WORK TASK:
The answer is to be an exact copy of the lines below running from the line with "ISCC certified? |" down to the line with "117,577750 | YES (MB) | |", both ends included, and nothing more.

Stored data entries:
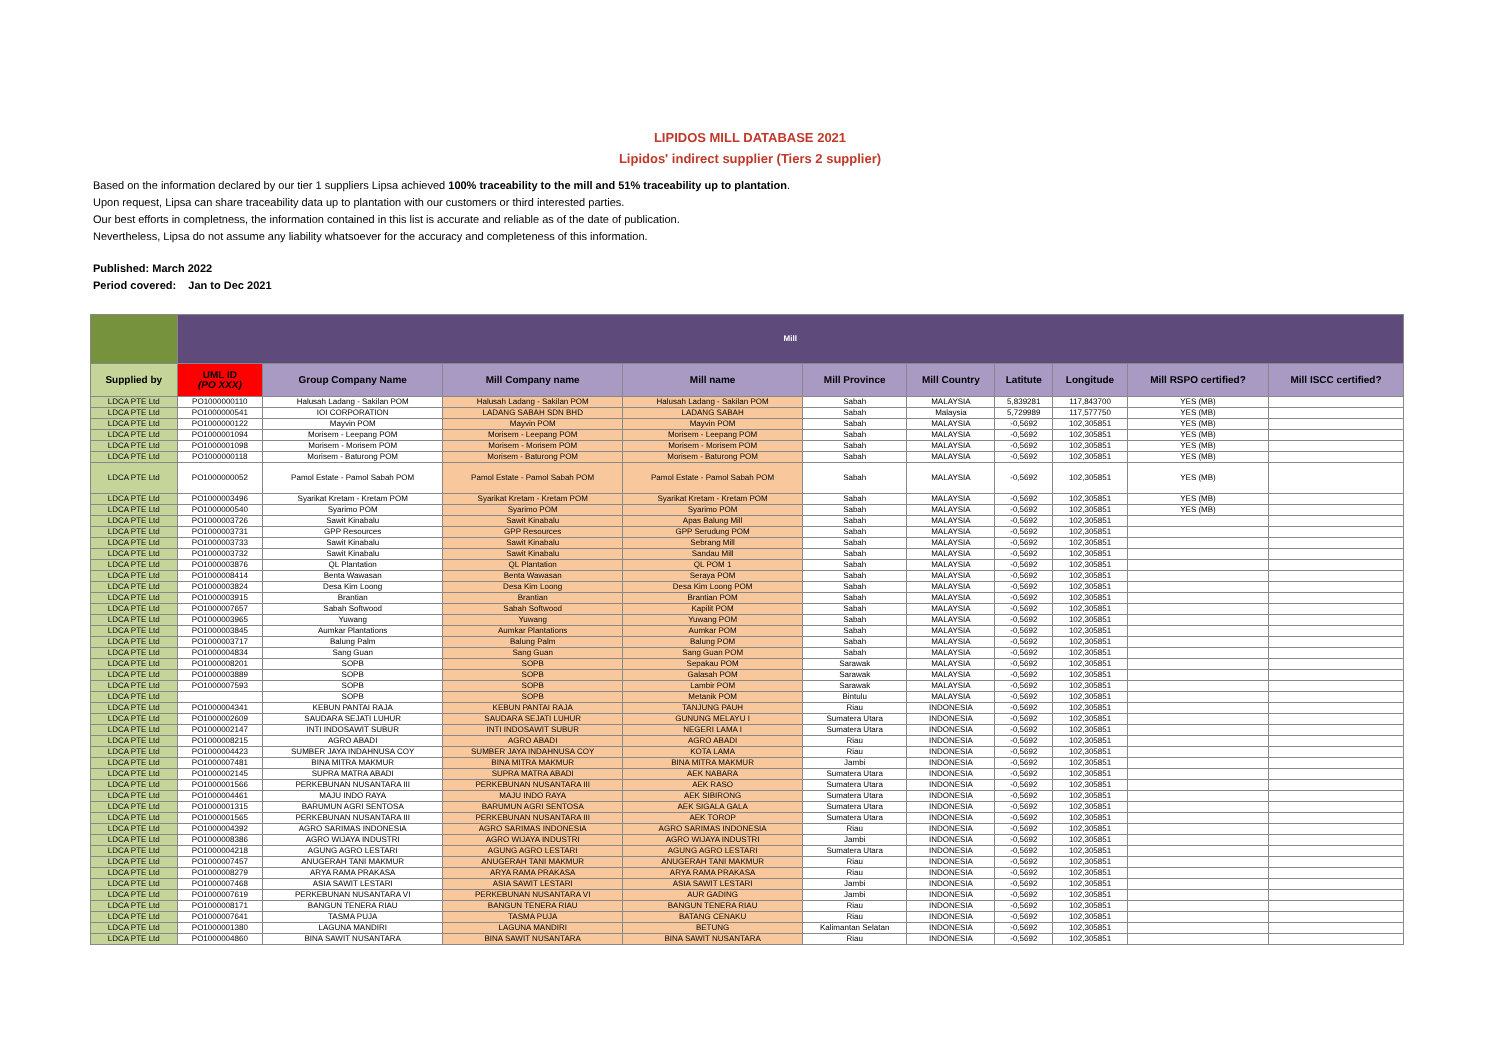LIPIDOS MILL DATABASE 2021
Lipidos' indirect supplier (Tiers 2 supplier)
Based on the information declared by our tier 1 suppliers Lipsa achieved 100% traceability to the mill and 51% traceability up to plantation.
Upon request, Lipsa can share traceability data up to plantation with our customers or third interested parties.
Our best efforts in completness, the information contained in this list is accurate and reliable as of the date of publication.
Nevertheless, Lipsa do not assume any liability whatsoever for the accuracy and completeness of this information.
Published: March 2022
Period covered: Jan to Dec 2021
| | Mill | | | | | | | | | |
| Supplied by | UML ID (PO XXX) | Group Company Name | Mill Company name | Mill name | Mill Province | Mill Country | Latitute | Longitude | Mill RSPO certified? | Mill ISCC certified? |
| LDCA PTE Ltd | PO1000000110 | Halusah Ladang - Sakilan POM | Halusah Ladang - Sakilan POM | Halusah Ladang - Sakilan POM | Sabah | MALAYSIA | 5,839281 | 117,843700 | YES (MB) | |
| LDCA PTE Ltd | PO1000000541 | IOI CORPORATION | LADANG SABAH SDN BHD | LADANG SABAH | Sabah | Malaysia | 5,729989 | 117,577750 | YES (MB) | |
| LDCA PTE Ltd | PO1000000122 | Mayvin POM | Mayvin POM | Mayvin POM | Sabah | MALAYSIA | -0,5692 | 102,305851 | YES (MB) | |
| LDCA PTE Ltd | PO1000001094 | Morisem - Leepang POM | Morisem - Leepang POM | Morisem - Leepang POM | Sabah | MALAYSIA | -0,5692 | 102,305851 | YES (MB) | |
| LDCA PTE Ltd | PO1000001098 | Morisem - Morisem POM | Morisem - Morisem POM | Morisem - Morisem POM | Sabah | MALAYSIA | -0,5692 | 102,305851 | YES (MB) | |
| LDCA PTE Ltd | PO1000000118 | Morisem - Baturong POM | Morisem - Baturong POM | Morisem - Baturong POM | Sabah | MALAYSIA | -0,5692 | 102,305851 | YES (MB) | |
| LDCA PTE Ltd | PO1000000052 | Pamol Estate - Pamol Sabah POM | Pamol Estate - Pamol Sabah POM | Pamol Estate - Pamol Sabah POM | Sabah | MALAYSIA | -0,5692 | 102,305851 | YES (MB) | |
| LDCA PTE Ltd | PO1000003496 | Syarikat Kretam - Kretam POM | Syarikat Kretam - Kretam POM | Syarikat Kretam - Kretam POM | Sabah | MALAYSIA | -0,5692 | 102,305851 | YES (MB) | |
| LDCA PTE Ltd | PO1000000540 | Syarimo POM | Syarimo POM | Syarimo POM | Sabah | MALAYSIA | -0,5692 | 102,305851 | YES (MB) | |
| LDCA PTE Ltd | PO1000003726 | Sawit Kinabalu | Sawit Kinabalu | Apas Balung Mill | Sabah | MALAYSIA | -0,5692 | 102,305851 | | |
| LDCA PTE Ltd | PO1000003731 | GPP Resources | GPP Resources | GPP Serudung POM | Sabah | MALAYSIA | -0,5692 | 102,305851 | | |
| LDCA PTE Ltd | PO1000003733 | Sawit Kinabalu | Sawit Kinabalu | Sebrang Mill | Sabah | MALAYSIA | -0,5692 | 102,305851 | | |
| LDCA PTE Ltd | PO1000003732 | Sawit Kinabalu | Sawit Kinabalu | Sandau Mill | Sabah | MALAYSIA | -0,5692 | 102,305851 | | |
| LDCA PTE Ltd | PO1000003876 | QL Plantation | QL Plantation | QL POM 1 | Sabah | MALAYSIA | -0,5692 | 102,305851 | | |
| LDCA PTE Ltd | PO1000008414 | Benta Wawasan | Benta Wawasan | Seraya POM | Sabah | MALAYSIA | -0,5692 | 102,305851 | | |
| LDCA PTE Ltd | PO1000003824 | Desa Kim Loong | Desa Kim Loong | Desa Kim Loong POM | Sabah | MALAYSIA | -0,5692 | 102,305851 | | |
| LDCA PTE Ltd | PO1000003915 | Brantian | Brantian | Brantian POM | Sabah | MALAYSIA | -0,5692 | 102,305851 | | |
| LDCA PTE Ltd | PO1000007657 | Sabah Softwood | Sabah Softwood | Kapilit POM | Sabah | MALAYSIA | -0,5692 | 102,305851 | | |
| LDCA PTE Ltd | PO1000003965 | Yuwang | Yuwang | Yuwang POM | Sabah | MALAYSIA | -0,5692 | 102,305851 | | |
| LDCA PTE Ltd | PO1000003845 | Aumkar Plantations | Aumkar Plantations | Aumkar POM | Sabah | MALAYSIA | -0,5692 | 102,305851 | | |
| LDCA PTE Ltd | PO1000003717 | Balung Palm | Balung Palm | Balung POM | Sabah | MALAYSIA | -0,5692 | 102,305851 | | |
| LDCA PTE Ltd | PO1000004834 | Sang Guan | Sang Guan | Sang Guan POM | Sabah | MALAYSIA | -0,5692 | 102,305851 | | |
| LDCA PTE Ltd | PO1000008201 | SOPB | SOPB | Sepakau POM | Sarawak | MALAYSIA | -0,5692 | 102,305851 | | |
| LDCA PTE Ltd | PO1000003889 | SOPB | SOPB | Galasah POM | Sarawak | MALAYSIA | -0,5692 | 102,305851 | | |
| LDCA PTE Ltd | PO1000007593 | SOPB | SOPB | Lambir POM | Sarawak | MALAYSIA | -0,5692 | 102,305851 | | |
| LDCA PTE Ltd | | SOPB | SOPB | Metanik POM | Bintulu | MALAYSIA | -0,5692 | 102,305851 | | |
| LDCA PTE Ltd | PO1000004341 | KEBUN PANTAI RAJA | KEBUN PANTAI RAJA | TANJUNG PAUH | Riau | INDONESIA | -0,5692 | 102,305851 | | |
| LDCA PTE Ltd | PO1000002609 | SAUDARA SEJATI LUHUR | SAUDARA SEJATI LUHUR | GUNUNG MELAYU I | Sumatera Utara | INDONESIA | -0,5692 | 102,305851 | | |
| LDCA PTE Ltd | PO1000002147 | INTI INDOSAWIT SUBUR | INTI INDOSAWIT SUBUR | NEGERI LAMA I | Sumatera Utara | INDONESIA | -0,5692 | 102,305851 | | |
| LDCA PTE Ltd | PO1000008215 | AGRO ABADI | AGRO ABADI | AGRO ABADI | Riau | INDONESIA | -0,5692 | 102,305851 | | |
| LDCA PTE Ltd | PO1000004423 | SUMBER JAYA INDAHNUSA COY | SUMBER JAYA INDAHNUSA COY | KOTA LAMA | Riau | INDONESIA | -0,5692 | 102,305851 | | |
| LDCA PTE Ltd | PO1000007481 | BINA MITRA MAKMUR | BINA MITRA MAKMUR | BINA MITRA MAKMUR | Jambi | INDONESIA | -0,5692 | 102,305851 | | |
| LDCA PTE Ltd | PO1000002145 | SUPRA MATRA ABADI | SUPRA MATRA ABADI | AEK NABARA | Sumatera Utara | INDONESIA | -0,5692 | 102,305851 | | |
| LDCA PTE Ltd | PO1000001566 | PERKEBUNAN NUSANTARA III | PERKEBUNAN NUSANTARA III | AEK RASO | Sumatera Utara | INDONESIA | -0,5692 | 102,305851 | | |
| LDCA PTE Ltd | PO1000004461 | MAJU INDO RAYA | MAJU INDO RAYA | AEK SIBIRONG | Sumatera Utara | INDONESIA | -0,5692 | 102,305851 | | |
| LDCA PTE Ltd | PO1000001315 | BARUMUN AGRI SENTOSA | BARUMUN AGRI SENTOSA | AEK SIGALA GALA | Sumatera Utara | INDONESIA | -0,5692 | 102,305851 | | |
| LDCA PTE Ltd | PO1000001565 | PERKEBUNAN NUSANTARA III | PERKEBUNAN NUSANTARA III | AEK TOROP | Sumatera Utara | INDONESIA | -0,5692 | 102,305851 | | |
| LDCA PTE Ltd | PO1000004392 | AGRO SARIMAS INDONESIA | AGRO SARIMAS INDONESIA | AGRO SARIMAS INDONESIA | Riau | INDONESIA | -0,5692 | 102,305851 | | |
| LDCA PTE Ltd | PO1000008386 | AGRO WIJAYA INDUSTRI | AGRO WIJAYA INDUSTRI | AGRO WIJAYA INDUSTRI | Jambi | INDONESIA | -0,5692 | 102,305851 | | |
| LDCA PTE Ltd | PO1000004218 | AGUNG AGRO LESTARI | AGUNG AGRO LESTARI | AGUNG AGRO LESTARI | Sumatera Utara | INDONESIA | -0,5692 | 102,305851 | | |
| LDCA PTE Ltd | PO1000007457 | ANUGERAH TANI MAKMUR | ANUGERAH TANI MAKMUR | ANUGERAH TANI MAKMUR | Riau | INDONESIA | -0,5692 | 102,305851 | | |
| LDCA PTE Ltd | PO1000008279 | ARYA RAMA PRAKASA | ARYA RAMA PRAKASA | ARYA RAMA PRAKASA | Riau | INDONESIA | -0,5692 | 102,305851 | | |
| LDCA PTE Ltd | PO1000007468 | ASIA SAWIT LESTARI | ASIA SAWIT LESTARI | ASIA SAWIT LESTARI | Jambi | INDONESIA | -0,5692 | 102,305851 | | |
| LDCA PTE Ltd | PO1000007619 | PERKEBUNAN NUSANTARA VI | PERKEBUNAN NUSANTARA VI | AUR GADING | Jambi | INDONESIA | -0,5692 | 102,305851 | | |
| LDCA PTE Ltd | PO1000008171 | BANGUN TENERA RIAU | BANGUN TENERA RIAU | BANGUN TENERA RIAU | Riau | INDONESIA | -0,5692 | 102,305851 | | |
| LDCA PTE Ltd | PO1000007641 | TASMA PUJA | TASMA PUJA | BATANG CENAKU | Riau | INDONESIA | -0,5692 | 102,305851 | | |
| LDCA PTE Ltd | PO1000001380 | LAGUNA MANDIRI | LAGUNA MANDIRI | BETUNG | Kalimantan Selatan | INDONESIA | -0,5692 | 102,305851 | | |
| LDCA PTE Ltd | PO1000004860 | BINA SAWIT NUSANTARA | BINA SAWIT NUSANTARA | BINA SAWIT NUSANTARA | Riau | INDONESIA | -0,5692 | 102,305851 | | |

SOLUTION TO THIS EXERCISE:
| Supplied by | UML ID (PO XXX) | Group Company Name | Mill Company name | Mill name | Mill Province | Mill Country | Latitute | Longitude | Mill RSPO certified? | Mill ISCC certified? |
| LDCA PTE Ltd | PO1000000110 | Halusah Ladang - Sakilan POM | Halusah Ladang - Sakilan POM | Halusah Ladang - Sakilan POM | Sabah | MALAYSIA | 5,839281 | 117,843700 | YES (MB) | |
| LDCA PTE Ltd | PO1000000541 | IOI CORPORATION | LADANG SABAH SDN BHD | LADANG SABAH | Sabah | Malaysia | 5,729989 | 117,577750 | YES (MB) | |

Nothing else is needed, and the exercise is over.